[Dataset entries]
^^^^^^^^^^^^^^^^

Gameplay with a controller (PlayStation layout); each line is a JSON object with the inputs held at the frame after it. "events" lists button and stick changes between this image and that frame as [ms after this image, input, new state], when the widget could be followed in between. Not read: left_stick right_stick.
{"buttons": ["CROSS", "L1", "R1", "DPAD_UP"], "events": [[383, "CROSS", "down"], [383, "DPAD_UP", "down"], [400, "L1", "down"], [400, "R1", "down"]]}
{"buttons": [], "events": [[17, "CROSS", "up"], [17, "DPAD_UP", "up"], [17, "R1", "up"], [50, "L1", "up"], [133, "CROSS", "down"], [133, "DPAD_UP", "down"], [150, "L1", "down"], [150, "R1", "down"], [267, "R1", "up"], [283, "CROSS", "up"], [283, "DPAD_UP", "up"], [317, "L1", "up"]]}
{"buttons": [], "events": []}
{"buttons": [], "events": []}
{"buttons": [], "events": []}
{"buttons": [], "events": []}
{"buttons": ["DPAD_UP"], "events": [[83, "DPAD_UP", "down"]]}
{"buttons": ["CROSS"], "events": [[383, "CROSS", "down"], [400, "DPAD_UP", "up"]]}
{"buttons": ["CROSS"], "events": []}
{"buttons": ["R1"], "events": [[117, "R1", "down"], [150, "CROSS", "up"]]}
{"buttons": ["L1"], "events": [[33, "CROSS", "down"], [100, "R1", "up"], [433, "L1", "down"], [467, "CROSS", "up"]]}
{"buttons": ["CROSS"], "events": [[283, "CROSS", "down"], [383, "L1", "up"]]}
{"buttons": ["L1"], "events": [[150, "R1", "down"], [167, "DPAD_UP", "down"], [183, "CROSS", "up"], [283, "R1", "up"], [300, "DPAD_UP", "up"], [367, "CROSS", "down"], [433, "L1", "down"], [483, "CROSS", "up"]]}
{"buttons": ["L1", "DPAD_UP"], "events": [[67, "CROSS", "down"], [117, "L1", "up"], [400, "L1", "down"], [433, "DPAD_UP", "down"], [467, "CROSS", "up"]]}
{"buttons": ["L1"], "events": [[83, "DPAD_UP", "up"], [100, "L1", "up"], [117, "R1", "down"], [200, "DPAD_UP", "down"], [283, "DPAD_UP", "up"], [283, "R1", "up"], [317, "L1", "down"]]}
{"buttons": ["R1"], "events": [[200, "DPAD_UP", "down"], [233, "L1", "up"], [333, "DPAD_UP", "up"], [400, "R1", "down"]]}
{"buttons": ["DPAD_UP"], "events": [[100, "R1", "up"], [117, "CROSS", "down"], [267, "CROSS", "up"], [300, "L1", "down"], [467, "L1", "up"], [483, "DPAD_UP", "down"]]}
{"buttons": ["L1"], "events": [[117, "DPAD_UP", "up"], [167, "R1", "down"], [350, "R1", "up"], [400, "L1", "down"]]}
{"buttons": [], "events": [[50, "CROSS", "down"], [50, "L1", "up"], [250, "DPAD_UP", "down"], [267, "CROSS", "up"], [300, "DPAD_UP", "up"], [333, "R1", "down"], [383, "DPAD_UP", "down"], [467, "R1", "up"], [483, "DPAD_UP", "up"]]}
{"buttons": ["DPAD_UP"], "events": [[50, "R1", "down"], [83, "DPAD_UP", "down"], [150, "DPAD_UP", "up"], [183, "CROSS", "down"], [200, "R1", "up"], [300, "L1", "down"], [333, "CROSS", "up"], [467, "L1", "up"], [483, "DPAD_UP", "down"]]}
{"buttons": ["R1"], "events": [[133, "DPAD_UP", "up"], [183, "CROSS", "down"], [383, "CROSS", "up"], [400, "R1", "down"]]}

^^^^^^^^^^^^^^^^

Your answer should be the data above, retyped exactly.

Gameplay with a controller (PlayStation layout); each line is a JSON object with the inputs held at the frame after it. "events" lists button and stick changes between this image and that frame as [ms after this image, input, new state], when the widget could be followed in between. Not read: left_stick right_stick.
{"buttons": ["CROSS", "L1", "R1", "DPAD_UP"], "events": [[383, "CROSS", "down"], [383, "DPAD_UP", "down"], [400, "L1", "down"], [400, "R1", "down"]]}
{"buttons": [], "events": [[17, "CROSS", "up"], [17, "DPAD_UP", "up"], [17, "R1", "up"], [50, "L1", "up"], [133, "CROSS", "down"], [133, "DPAD_UP", "down"], [150, "L1", "down"], [150, "R1", "down"], [267, "R1", "up"], [283, "CROSS", "up"], [283, "DPAD_UP", "up"], [317, "L1", "up"]]}
{"buttons": [], "events": []}
{"buttons": [], "events": []}
{"buttons": [], "events": []}
{"buttons": [], "events": []}
{"buttons": ["DPAD_UP"], "events": [[83, "DPAD_UP", "down"]]}
{"buttons": ["CROSS"], "events": [[383, "CROSS", "down"], [400, "DPAD_UP", "up"]]}
{"buttons": ["CROSS"], "events": []}
{"buttons": ["R1"], "events": [[117, "R1", "down"], [150, "CROSS", "up"]]}
{"buttons": ["L1"], "events": [[33, "CROSS", "down"], [100, "R1", "up"], [433, "L1", "down"], [467, "CROSS", "up"]]}
{"buttons": ["CROSS"], "events": [[283, "CROSS", "down"], [383, "L1", "up"]]}
{"buttons": ["L1"], "events": [[150, "R1", "down"], [167, "DPAD_UP", "down"], [183, "CROSS", "up"], [283, "R1", "up"], [300, "DPAD_UP", "up"], [367, "CROSS", "down"], [433, "L1", "down"], [483, "CROSS", "up"]]}
{"buttons": ["L1", "DPAD_UP"], "events": [[67, "CROSS", "down"], [117, "L1", "up"], [400, "L1", "down"], [433, "DPAD_UP", "down"], [467, "CROSS", "up"]]}
{"buttons": ["L1"], "events": [[83, "DPAD_UP", "up"], [100, "L1", "up"], [117, "R1", "down"], [200, "DPAD_UP", "down"], [283, "DPAD_UP", "up"], [283, "R1", "up"], [317, "L1", "down"]]}
{"buttons": ["R1"], "events": [[200, "DPAD_UP", "down"], [233, "L1", "up"], [333, "DPAD_UP", "up"], [400, "R1", "down"]]}
{"buttons": ["DPAD_UP"], "events": [[100, "R1", "up"], [117, "CROSS", "down"], [267, "CROSS", "up"], [300, "L1", "down"], [467, "L1", "up"], [483, "DPAD_UP", "down"]]}
{"buttons": ["L1"], "events": [[117, "DPAD_UP", "up"], [167, "R1", "down"], [350, "R1", "up"], [400, "L1", "down"]]}
{"buttons": [], "events": [[50, "CROSS", "down"], [50, "L1", "up"], [250, "DPAD_UP", "down"], [267, "CROSS", "up"], [300, "DPAD_UP", "up"], [333, "R1", "down"], [383, "DPAD_UP", "down"], [467, "R1", "up"], [483, "DPAD_UP", "up"]]}
{"buttons": ["DPAD_UP"], "events": [[50, "R1", "down"], [83, "DPAD_UP", "down"], [150, "DPAD_UP", "up"], [183, "CROSS", "down"], [200, "R1", "up"], [300, "L1", "down"], [333, "CROSS", "up"], [467, "L1", "up"], [483, "DPAD_UP", "down"]]}
{"buttons": ["R1"], "events": [[133, "DPAD_UP", "up"], [183, "CROSS", "down"], [383, "CROSS", "up"], [400, "R1", "down"]]}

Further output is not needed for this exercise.